I direct students to always look for the vowels in words. If they get stuck on a word, any word, they are to look for the vowel. Then add on the sounds immediately afterward, if it is a closed syllable, blending those two sounds together. Only after that vowel and following consonant(s) are combined do they add to the sounds that come before. They should be added on one at a time, moving backward through the word. That sounded counter-intuitive to Judy. I can appreciate that. I learned backward-build up for teaching word and sentence articulation to nonnative speakers. I tried it with readers who had trouble decoding words, and it worked. Voila! What good readers do when they read is a mystery. Do we read words from front to back? Do our eyes jump around the word, looking for chunks to put together? And then there's what our conscious minds do versus our nonconscious minds. Neuroscientists can now tell us what parts of our brains we are using when we read. Maybe someday they will be able to tell us exactly what our brains process what we read. I wouldn't be surprised if that happens in my lifetime. They have a max of twenty years to get that right.
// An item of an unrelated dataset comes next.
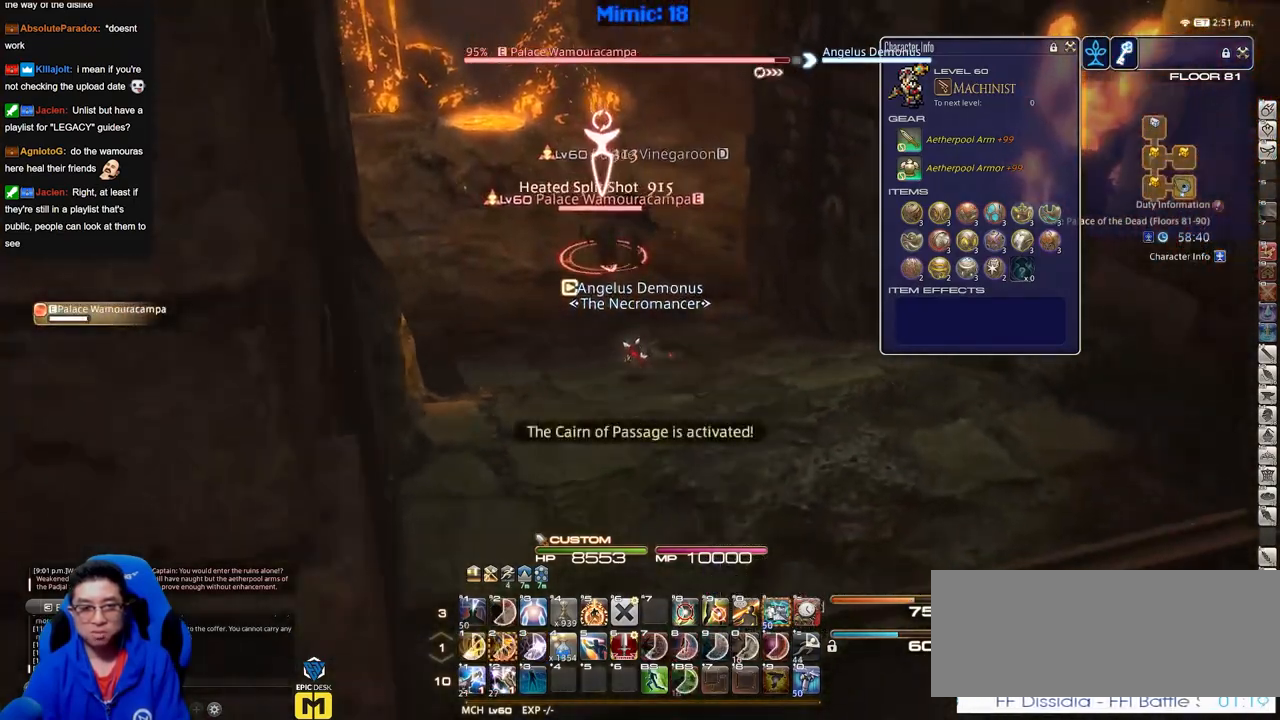
{"keys": [], "events": [[267, "a", "down"], [267, "lbracket", "down"], [267, "p", "down"], [317, "lbracket", "up"], [317, "p", "up"], [317, "s", "down"], [451, "a", "up"], [451, "s", "up"]]}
Right before I sat down for dinner, Sandor texted me to ask if he could come over to pick up some more books. He brought his glaucoma testing machine, but we never got to that. I told him that my oxygen levels have been surprisingly low. The first time I tested it with my new toy, it was 96. But every other reading has been 94 and lower. I had suspected a problem because I have been so tired. I haven't been tired every day, but often enough to be concerned. I suspect low oxygen saturation. Sandor suggested that I might be low on iron, which is needed to absorb the oxygen. He told me to check my lab results, which are available through Kaiser online. I will do that, but I remember that everything was in the normal range the last time I looked.
I love listening to Sandor as he goes through Mike's books. "Oh, my God. This is out of print!" "Look what he has here. A whole set of -------!" He assured me he wouldn't be long. I told him he could stay as long as he liked, just as long as he was comfortable with me doing my own thing. I sat on the sofa in the library, working on making some revisions to the article. Eventually, I got too tired to do any more. I went and showered to get ready for bed while Sandor continued working in the library. I told him to yell when he left. I lay in bed for a while reading. I finally heard him yell, "I'm going." After a while, I got up to lock the door, went back to bed, and turned off the light.